The key to spreading your ideas

In last week’s episode of his Akimbo podcast, Seth Godin tells a story about blue tit birds.

You can listen to it from approx 5 mins in via the player below, but here’s the abridged version.

Blue tits can’t drink milk, but they do like cream.

Somewhere along the line, the birds realised there was cream at the top of the old-fashioned milk bottles that got delivered to people’s doorsteps.

They’d land on the bottles, stick their beaks in and gobble up the cream. 

Over time they learned when the milkman arrived, then how to remove the metal lids humans added to combat them, and then which bottles’ colored lids hid the most cream.

This wasn’t limited to one place, or one bird. It kept happening, and kept spreading.

At the start, there were some birds that invented the technique, and a few of these were good at training others.

The trainers would fly off elsewhere, and do the trick so other birds would learn from them. These birds would go off and do the same thing.

Seth’s point is two-fold: good ideas can spread; and we need people to help teach and share them.

We’re usually more aware of the first point than the second. 

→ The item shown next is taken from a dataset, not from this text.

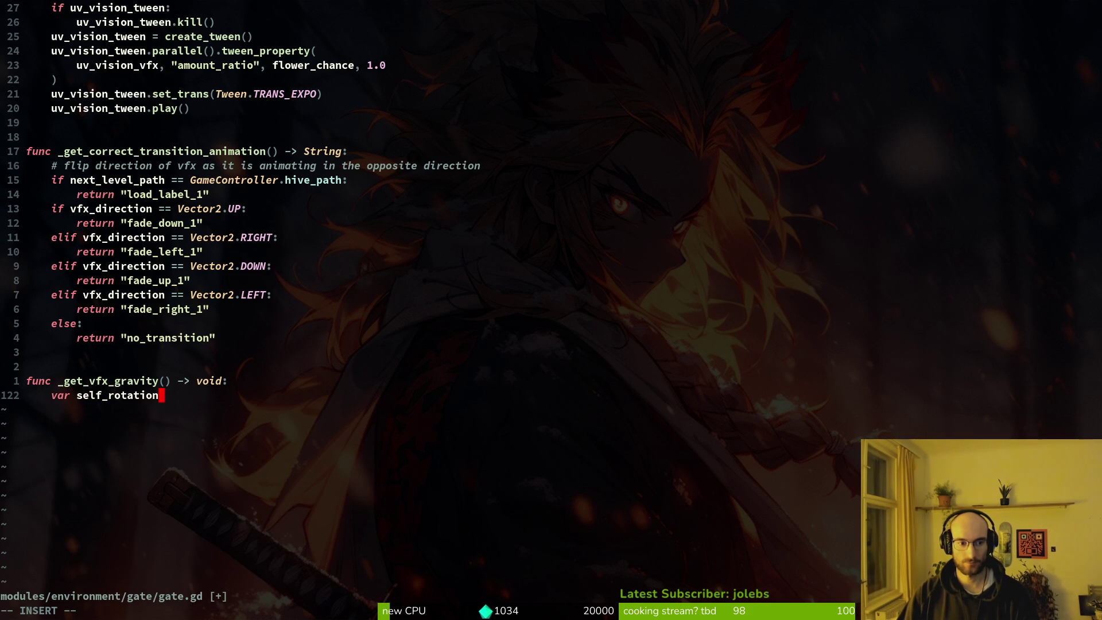
text( = )
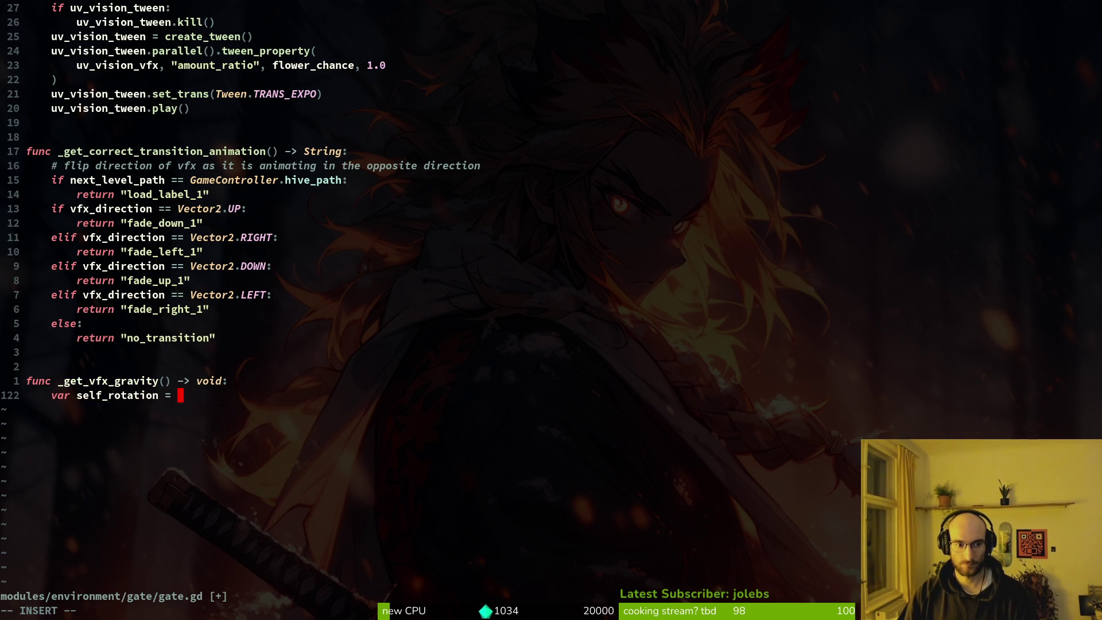
text(self.ro)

The second point is not about just teaching others in the topic we want to share, but teaching and training them in how to teach and train so even more people can benefit.

This is often hugely overlooked.

You’ll sometimes hear this called ‘Train The Trainer’. It’s what’s helped companies like Soulcycle to grow in the way they have.

But it’s not limited to milk bottles or fitness studios. 

It’s a powerful, generous, and underrated force that can get behind all sorts of good ideas that deserve to spread.

It’s what helps the cream rise to the top.